= Marco Tulio Aguilera Garramuño =

Marco Tulio Aguilera Garramuño (born 27 February 1949) is a Colombian novelist, critic and journalist. Born in Bogotá, he studied philosophy at the University of Valle and literature at the University of Kansas. Since then, he has lived in Costa Rica and Mexico, where he has taught at the Universidad Veracruzana.

He has published around 40 books, and has won numerous awards. His first novel, Breve historia de todas las cosas, written when he was 24 year old, was compared with Cien años de soledad. His book Cuentos para hacer el amor (1983) has been recognized as one of the best Colombian works of fiction of the 20th century. Other books include Aves del paraíso (1981), Los grandes y pequeños amores (1992), Breve Historia del todas las cosas (1979), Paraísos hostiles (1985), Mujeres amadas (1991), El juego de las seducciones (1989), Los placeres perdidos (1990), La noches de Ventura (1992), Alquimia popular (1979), etc.

> **What you need to do**
Retype the portion of the Aguilera Garramuño biography that begins with the words "Marco Tulio Aguilera Garramuño (born" and stops after the words "the Universidad Veracruzana.", keeping every word and punctuation mark unchanged.

> **Material provided**
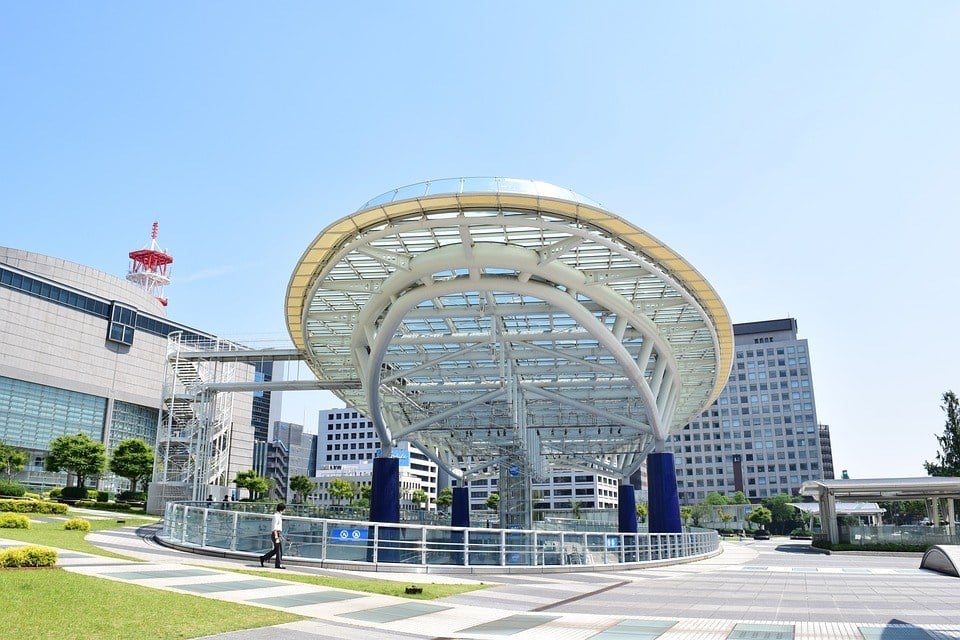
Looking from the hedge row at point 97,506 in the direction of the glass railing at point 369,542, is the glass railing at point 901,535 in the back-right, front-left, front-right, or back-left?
front-left

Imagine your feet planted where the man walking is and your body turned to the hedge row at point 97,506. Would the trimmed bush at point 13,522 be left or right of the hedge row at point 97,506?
left

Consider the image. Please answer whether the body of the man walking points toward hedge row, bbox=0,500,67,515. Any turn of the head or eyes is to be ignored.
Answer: no

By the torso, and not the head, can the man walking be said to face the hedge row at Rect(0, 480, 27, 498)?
no
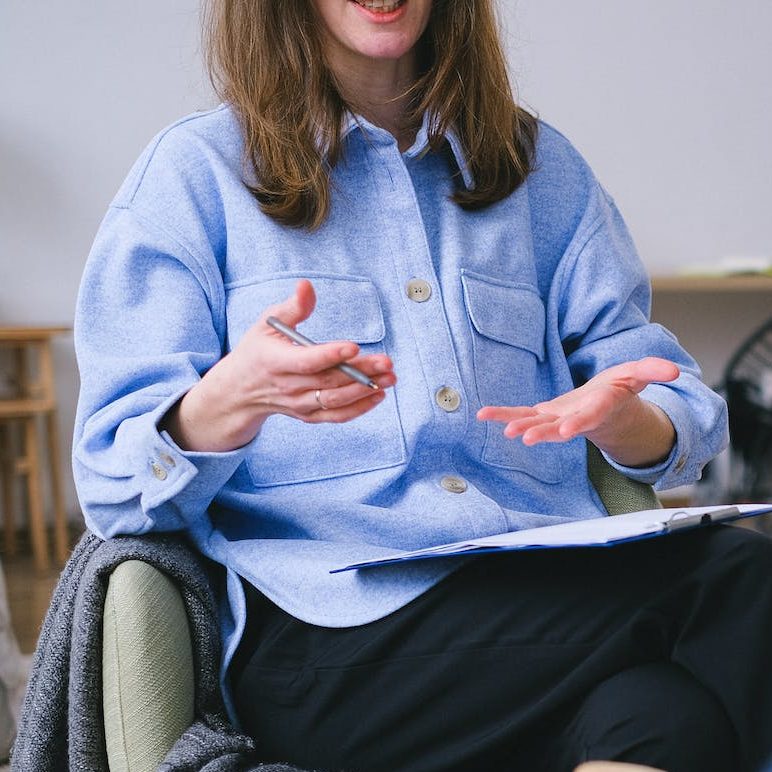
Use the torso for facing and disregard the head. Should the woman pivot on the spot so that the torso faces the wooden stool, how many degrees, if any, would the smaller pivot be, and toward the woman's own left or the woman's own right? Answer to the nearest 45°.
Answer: approximately 180°

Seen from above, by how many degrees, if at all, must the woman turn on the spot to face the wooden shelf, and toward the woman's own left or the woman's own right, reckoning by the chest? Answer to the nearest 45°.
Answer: approximately 135° to the woman's own left

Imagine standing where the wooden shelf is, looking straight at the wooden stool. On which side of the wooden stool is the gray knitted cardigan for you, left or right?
left

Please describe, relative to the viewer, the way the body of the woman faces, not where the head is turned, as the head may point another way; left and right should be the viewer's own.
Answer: facing the viewer and to the right of the viewer
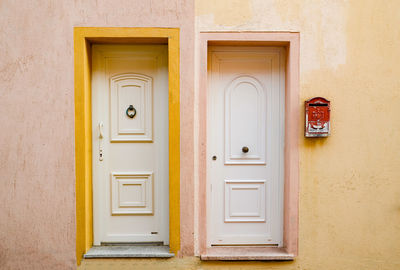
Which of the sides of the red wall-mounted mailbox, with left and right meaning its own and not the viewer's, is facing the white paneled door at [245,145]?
right

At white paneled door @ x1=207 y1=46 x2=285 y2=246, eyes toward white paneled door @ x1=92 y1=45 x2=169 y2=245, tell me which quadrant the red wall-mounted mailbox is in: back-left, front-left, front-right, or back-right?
back-left

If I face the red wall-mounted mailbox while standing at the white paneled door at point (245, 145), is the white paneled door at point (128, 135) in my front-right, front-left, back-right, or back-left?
back-right

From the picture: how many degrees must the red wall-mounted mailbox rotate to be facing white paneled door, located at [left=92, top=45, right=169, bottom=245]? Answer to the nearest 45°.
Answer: approximately 90° to its right

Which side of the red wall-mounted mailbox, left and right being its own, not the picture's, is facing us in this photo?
front
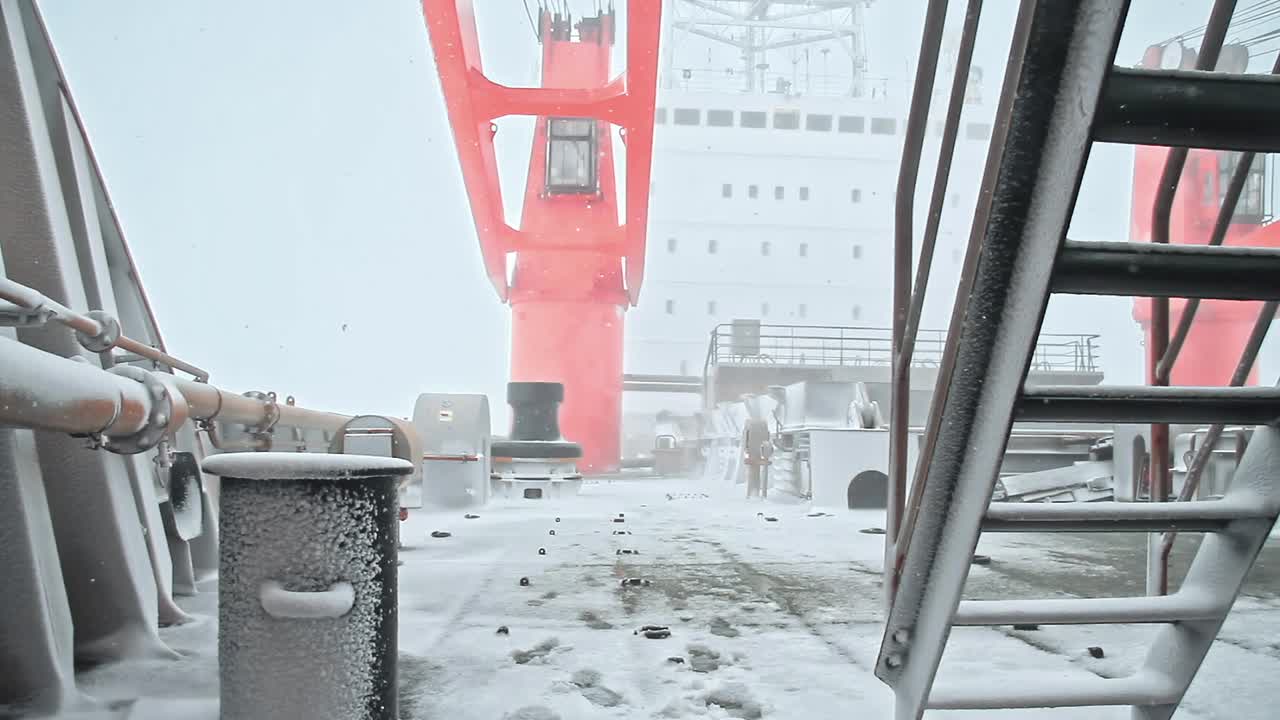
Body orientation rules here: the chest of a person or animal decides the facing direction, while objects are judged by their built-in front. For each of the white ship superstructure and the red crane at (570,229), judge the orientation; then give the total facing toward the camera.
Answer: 2

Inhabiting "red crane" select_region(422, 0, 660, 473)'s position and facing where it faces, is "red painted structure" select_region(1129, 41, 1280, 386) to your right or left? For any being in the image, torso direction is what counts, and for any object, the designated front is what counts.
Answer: on your left

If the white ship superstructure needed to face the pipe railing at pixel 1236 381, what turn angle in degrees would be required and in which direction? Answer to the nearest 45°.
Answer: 0° — it already faces it

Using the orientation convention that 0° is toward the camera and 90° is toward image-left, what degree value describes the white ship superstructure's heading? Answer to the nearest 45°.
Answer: approximately 0°

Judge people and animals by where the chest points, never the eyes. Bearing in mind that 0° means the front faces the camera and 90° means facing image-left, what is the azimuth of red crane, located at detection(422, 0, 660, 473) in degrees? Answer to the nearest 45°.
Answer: approximately 0°

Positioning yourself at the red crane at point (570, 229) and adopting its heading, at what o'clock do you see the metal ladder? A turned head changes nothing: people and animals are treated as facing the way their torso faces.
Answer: The metal ladder is roughly at 12 o'clock from the red crane.

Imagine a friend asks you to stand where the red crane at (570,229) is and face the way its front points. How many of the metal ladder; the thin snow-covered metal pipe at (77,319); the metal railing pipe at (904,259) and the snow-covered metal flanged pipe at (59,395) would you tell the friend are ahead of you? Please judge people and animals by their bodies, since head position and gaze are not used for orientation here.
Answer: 4

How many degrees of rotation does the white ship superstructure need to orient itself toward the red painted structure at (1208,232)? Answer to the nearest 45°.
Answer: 0° — it already faces it
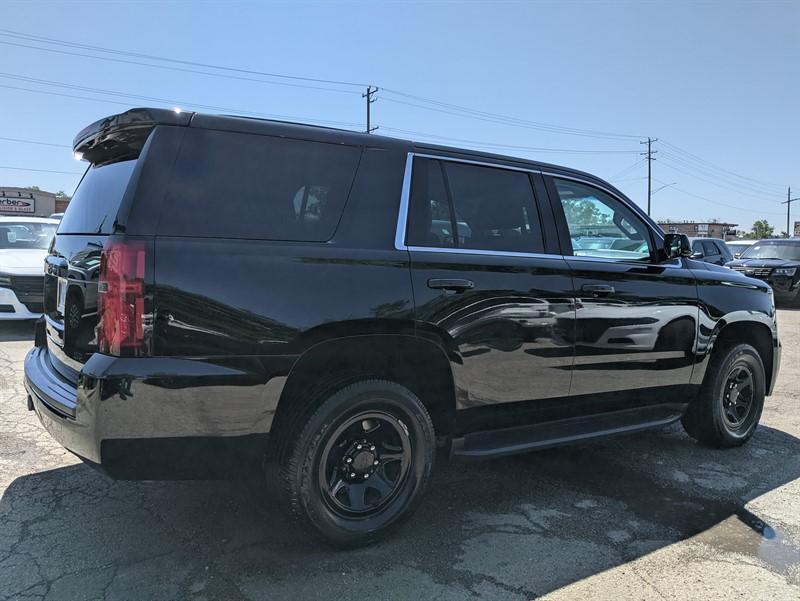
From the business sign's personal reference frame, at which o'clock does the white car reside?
The white car is roughly at 12 o'clock from the business sign.

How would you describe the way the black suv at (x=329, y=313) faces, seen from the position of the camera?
facing away from the viewer and to the right of the viewer

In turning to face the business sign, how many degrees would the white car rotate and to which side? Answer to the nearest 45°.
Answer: approximately 180°

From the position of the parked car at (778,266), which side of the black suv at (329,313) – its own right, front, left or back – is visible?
front

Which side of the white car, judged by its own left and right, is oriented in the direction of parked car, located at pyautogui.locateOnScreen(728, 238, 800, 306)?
left

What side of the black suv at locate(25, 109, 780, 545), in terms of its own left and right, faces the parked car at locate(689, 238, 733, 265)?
front

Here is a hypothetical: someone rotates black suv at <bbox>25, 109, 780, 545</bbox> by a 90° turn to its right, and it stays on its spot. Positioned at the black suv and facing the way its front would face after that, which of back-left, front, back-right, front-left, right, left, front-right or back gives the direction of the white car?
back

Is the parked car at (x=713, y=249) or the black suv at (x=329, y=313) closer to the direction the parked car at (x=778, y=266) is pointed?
the black suv

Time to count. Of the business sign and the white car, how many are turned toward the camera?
2

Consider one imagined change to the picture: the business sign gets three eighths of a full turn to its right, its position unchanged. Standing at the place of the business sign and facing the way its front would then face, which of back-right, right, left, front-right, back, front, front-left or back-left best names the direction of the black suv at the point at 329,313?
back-left

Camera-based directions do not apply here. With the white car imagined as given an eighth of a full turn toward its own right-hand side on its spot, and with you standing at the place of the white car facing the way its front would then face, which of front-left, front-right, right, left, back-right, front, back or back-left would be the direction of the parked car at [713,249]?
back-left

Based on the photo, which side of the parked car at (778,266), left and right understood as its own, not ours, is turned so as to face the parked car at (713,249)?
right

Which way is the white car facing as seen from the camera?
toward the camera

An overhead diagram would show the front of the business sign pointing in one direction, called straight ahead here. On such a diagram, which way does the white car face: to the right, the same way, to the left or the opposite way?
the same way

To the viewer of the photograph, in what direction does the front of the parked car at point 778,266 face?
facing the viewer and to the left of the viewer

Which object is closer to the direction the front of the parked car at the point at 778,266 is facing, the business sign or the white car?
the white car

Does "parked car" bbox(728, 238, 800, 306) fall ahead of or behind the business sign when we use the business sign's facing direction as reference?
ahead
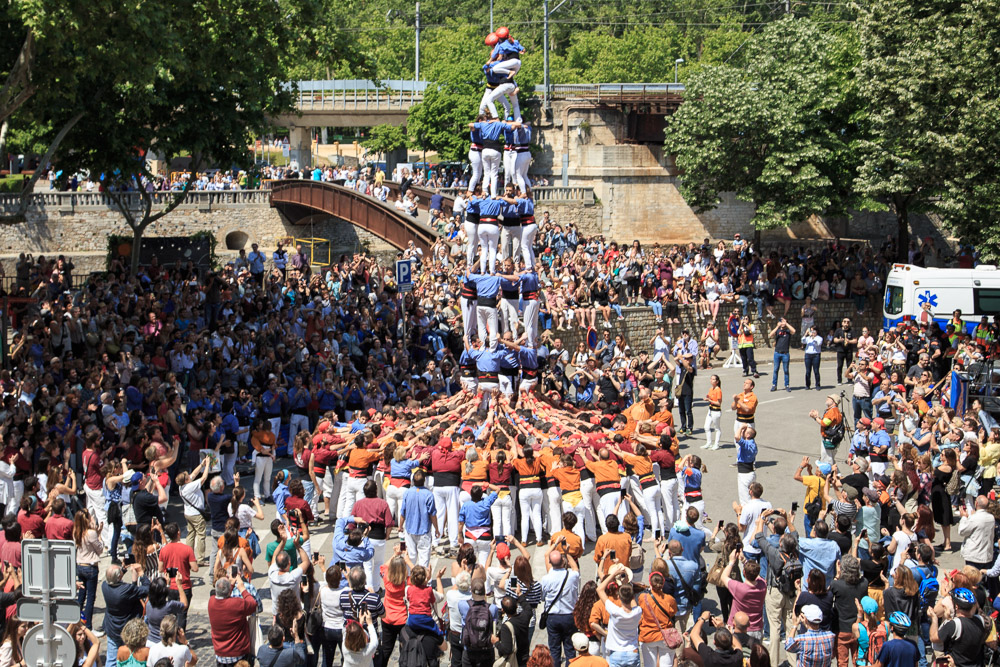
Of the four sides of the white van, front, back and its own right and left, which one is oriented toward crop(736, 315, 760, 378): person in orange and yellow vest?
back

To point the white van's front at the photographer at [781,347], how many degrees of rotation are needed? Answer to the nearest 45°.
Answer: approximately 180°

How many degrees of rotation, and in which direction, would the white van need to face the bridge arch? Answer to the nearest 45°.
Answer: approximately 135° to its left

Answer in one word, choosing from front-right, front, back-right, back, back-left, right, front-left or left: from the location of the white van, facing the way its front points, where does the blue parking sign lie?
back

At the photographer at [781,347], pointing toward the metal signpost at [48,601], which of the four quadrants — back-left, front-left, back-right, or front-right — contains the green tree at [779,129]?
back-right

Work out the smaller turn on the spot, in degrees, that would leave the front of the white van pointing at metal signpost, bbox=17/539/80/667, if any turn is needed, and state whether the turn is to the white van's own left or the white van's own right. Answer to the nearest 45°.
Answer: approximately 135° to the white van's own right

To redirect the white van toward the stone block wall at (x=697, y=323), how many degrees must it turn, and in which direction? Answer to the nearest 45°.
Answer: approximately 135° to its left

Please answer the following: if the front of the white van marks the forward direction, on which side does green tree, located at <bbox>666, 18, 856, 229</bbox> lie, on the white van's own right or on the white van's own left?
on the white van's own left
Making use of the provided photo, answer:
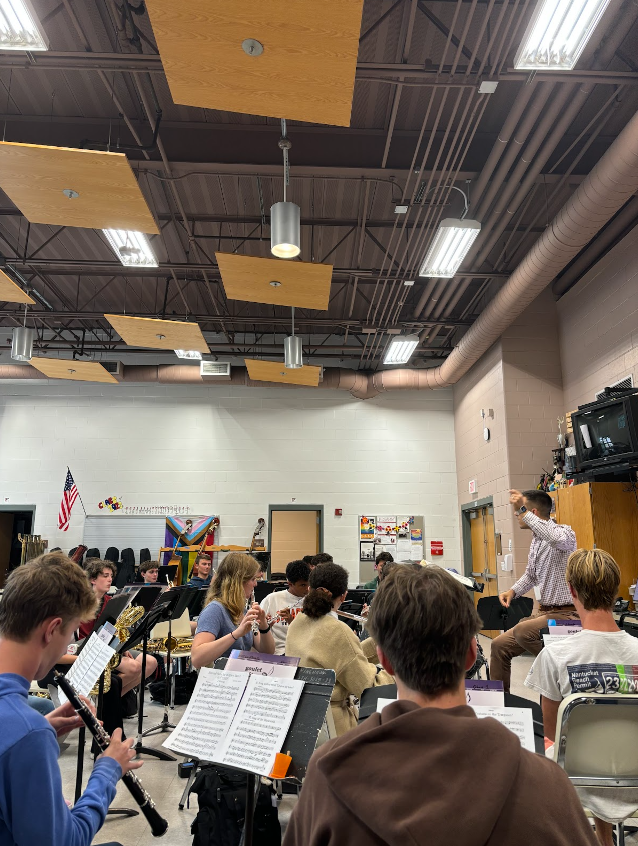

> **The completed task**
Marco Tulio Aguilera Garramuño (born 27 February 1949) is a Colombian novelist, critic and journalist. Born in Bogotá, he studied philosophy at the University of Valle and literature at the University of Kansas. Since then, he has lived in Costa Rica and Mexico, where he has taught at the Universidad Veracruzana.